• **COMPLETA QUANTO SEGUE**
• a. Riassumi in due frasi il testo sulla festa per il 150° dell'unità d'Italia.
• b. Trasforma in una tabella Markdown le righe dei dati, dall'inizio fino alla riga che contiene "boards effective monitors?", entrambe incluse e senza le righe vuote. Usa le colonne N. per il numero progressivo e Testo per il contenuto della riga.

• **TESTO DELLA PAGINA**
Le polemiche sul giorno di vacanza per celebrare il 150° dello Stato unitario rivelano la carenza di una “religione civile” condivisa dalla nazione
Esponenti importanti delle élites non sono più in grado di distinguere la politica dall´economia
Sono giornate in cui una comunità celebra in pubblico le ragioni della propria esistenza. Il 17 marzo 1861 il parlamento sabaudo proclamò Vittorio Emanuele II re dell´Italia unita. Oggi, la destra al governo – assai diversa da quella, guidata da Cavour, che governava allora – ne fa una festa nazionale, in occasione del 150° anniversario dell´unità del Paese. Il provvedimento, in sé non sbagliato, suscita però l´aspra polemica dei leghisti e dei sudtirolesi – i primi lo contestano su base politica, discutibile, e finanziaria (mancherebbe la copertura economica della legge); i secondi su presunta base nazionale (austriaca), assurda e inammissibile (come ha detto il Capo dello Stato) –. Ma soprattutto il provvedimento incontra l´ostilità manifesta del mondo imprenditoriale, preoccupato perché un giorno di festa in più sarebbe un colpo per il nostro già disastrato Pil. Di qui, le proposte intermedie di farne una “solennità”, il che renderebbe possibile lavorare e studiare, in clima, però, patriottico (ma la legge è legge, ormai) –. La verità è che membri importanti delle élites del Paese non sanno più distinguere la politica dall´economia e, uomini a una dimensione, riducono la prima alla seconda, ignari del fatto che una società non è solo un insieme di produttori, ma è una storia, una consapevolezza, una – per quanto ambigua sia la parola – identità, che ha bisogno di legittimarsi anche nel profilo simbolico.
A questo, infatti, servono le feste politiche. A far sì che una città, uno Stato, celebrino se stessi, e si ritrovino in un´unità partecipata e, appunto, simbolica, in una giornata speciale, ufficiale e solenne, che s´innalza sulla quotidianità banale e dispersiva. Fiammata di energia, costruzione di forme simboliche che incorporano passioni collettive e danno loro una direzione concorde, la festa celebra – di volta in volta, nei diversi Paesi – nascite, fondazioni, secessioni, liberazioni, costituzioni, rivoluzioni. Cioè le date che scandiscono una vicenda collettiva, e che nella festa diventano occasione di pubblica felicità.

Voci di dati:
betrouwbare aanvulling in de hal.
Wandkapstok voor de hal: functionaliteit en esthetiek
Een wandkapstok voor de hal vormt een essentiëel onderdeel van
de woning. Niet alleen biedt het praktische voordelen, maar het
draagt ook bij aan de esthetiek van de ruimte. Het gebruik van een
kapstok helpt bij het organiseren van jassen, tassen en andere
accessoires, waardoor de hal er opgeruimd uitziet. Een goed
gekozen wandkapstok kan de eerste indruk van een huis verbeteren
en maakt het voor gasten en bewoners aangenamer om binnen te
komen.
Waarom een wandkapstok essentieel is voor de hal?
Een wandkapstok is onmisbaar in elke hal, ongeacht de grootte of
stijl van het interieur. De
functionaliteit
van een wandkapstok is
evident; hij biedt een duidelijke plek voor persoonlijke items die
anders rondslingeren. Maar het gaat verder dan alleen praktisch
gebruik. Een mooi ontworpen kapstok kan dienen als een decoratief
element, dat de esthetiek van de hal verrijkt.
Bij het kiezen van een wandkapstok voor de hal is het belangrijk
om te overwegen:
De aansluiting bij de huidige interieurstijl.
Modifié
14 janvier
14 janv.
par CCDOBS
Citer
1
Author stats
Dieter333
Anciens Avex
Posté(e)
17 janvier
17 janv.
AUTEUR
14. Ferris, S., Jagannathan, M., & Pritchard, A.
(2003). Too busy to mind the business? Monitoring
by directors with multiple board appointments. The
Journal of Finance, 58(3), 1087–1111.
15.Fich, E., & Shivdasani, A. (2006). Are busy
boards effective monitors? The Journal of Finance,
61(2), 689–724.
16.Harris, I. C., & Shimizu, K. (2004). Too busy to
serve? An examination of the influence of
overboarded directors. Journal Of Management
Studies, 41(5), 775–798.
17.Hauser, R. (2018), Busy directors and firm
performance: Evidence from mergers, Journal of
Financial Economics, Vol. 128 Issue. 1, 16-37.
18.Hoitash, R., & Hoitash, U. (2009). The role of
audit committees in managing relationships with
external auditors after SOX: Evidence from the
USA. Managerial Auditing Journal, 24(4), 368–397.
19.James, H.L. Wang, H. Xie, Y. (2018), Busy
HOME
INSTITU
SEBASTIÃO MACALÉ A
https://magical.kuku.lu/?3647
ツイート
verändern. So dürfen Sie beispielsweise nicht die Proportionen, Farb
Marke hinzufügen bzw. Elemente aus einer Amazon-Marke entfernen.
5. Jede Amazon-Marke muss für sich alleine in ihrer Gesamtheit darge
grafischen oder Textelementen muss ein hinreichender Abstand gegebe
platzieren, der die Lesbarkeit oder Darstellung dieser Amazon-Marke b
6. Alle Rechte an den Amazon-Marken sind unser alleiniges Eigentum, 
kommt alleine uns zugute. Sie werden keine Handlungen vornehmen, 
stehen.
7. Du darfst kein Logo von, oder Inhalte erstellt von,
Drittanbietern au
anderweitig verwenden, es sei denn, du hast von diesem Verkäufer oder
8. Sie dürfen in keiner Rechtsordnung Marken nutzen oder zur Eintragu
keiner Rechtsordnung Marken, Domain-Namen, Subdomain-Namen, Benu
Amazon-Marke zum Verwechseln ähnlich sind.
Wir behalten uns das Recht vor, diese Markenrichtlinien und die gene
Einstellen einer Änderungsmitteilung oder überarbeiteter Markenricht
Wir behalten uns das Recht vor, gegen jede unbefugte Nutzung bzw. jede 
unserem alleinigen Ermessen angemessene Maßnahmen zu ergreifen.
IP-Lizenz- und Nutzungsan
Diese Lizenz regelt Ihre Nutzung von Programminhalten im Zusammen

• **ELENCO DELLE SOLUZIONI**
• a. La decisione di fare una festa nazionale per il 150° anniversario dell'unità del Paese ha suscitato le polemiche dei leghisti e dei sudtirolesi, ma soprattutto l'ostilità del mondo imprenditoriale, preoccupato per il Pil. Secondo il testo, membri importanti delle élites non sanno più distinguere la politica dall'economia, mentre le feste politiche servono a far sì che una città o uno Stato celebrino se stessi e si ritrovino in un'unità partecipata e simbolica.

• b.
| N. | Testo |
|---|---|
| 1 | betrouwbare aanvulling in de hal. |
| 2 | Wandkapstok voor de hal: functionaliteit en esthetiek |
| 3 | Een wandkapstok voor de hal vormt een essentiëel onderdeel van |
| 4 | de woning. Niet alleen biedt het praktische voordelen, maar het |
| 5 | draagt ook bij aan de esthetiek van de ruimte. Het gebruik van een |
| 6 | kapstok helpt bij het organiseren van jassen, tassen en andere |
| 7 | accessoires, waardoor de hal er opgeruimd uitziet. Een goed |
| 8 | gekozen wandkapstok kan de eerste indruk van een huis verbeteren |
| 9 | en maakt het voor gasten en bewoners aangenamer om binnen te |
| 10 | komen. |
| 11 | Waarom een wandkapstok essentieel is voor de hal? |
| 12 | Een wandkapstok is onmisbaar in elke hal, ongeacht de grootte of |
| 13 | stijl van het interieur. De |
| 14 | functionaliteit |
| 15 | van een wandkapstok is |
| 16 | evident; hij biedt een duidelijke plek voor persoonlijke items die |
| 17 | anders rondslingeren. Maar het gaat verder dan alleen praktisch |
| 18 | gebruik. Een mooi ontworpen kapstok kan dienen als een decoratief |
| 19 | element, dat de esthetiek van de hal verrijkt. |
| 20 | Bij het kiezen van een wandkapstok voor de hal is het belangrijk |
| 21 | om te overwegen: |
| 22 | De aansluiting bij de huidige interieurstijl. |
| 23 | Modifié |
| 24 | 14 janvier |
| 25 | 14 janv. |
| 26 | par CCDOBS |
| 27 | Citer |
| 28 | 1 |
| 29 | Author stats |
| 30 | Dieter333 |
| 31 | Anciens Avex |
| 32 | Posté(e) |
| 33 | 17 janvier |
| 34 | 17 janv. |
| 35 | AUTEUR |
| 36 | 14. Ferris, S., Jagannathan, M., & Pritchard, A. |
| 37 | (2003). Too busy to mind the business? Monitoring |
| 38 | by directors with multiple board appointments. The |
| 39 | Journal of Finance, 58(3), 1087–1111. |
| 40 | 15.Fich, E., & Shivdasani, A. (2006). Are busy |
| 41 | boards effective monitors? The Journal of Finance, |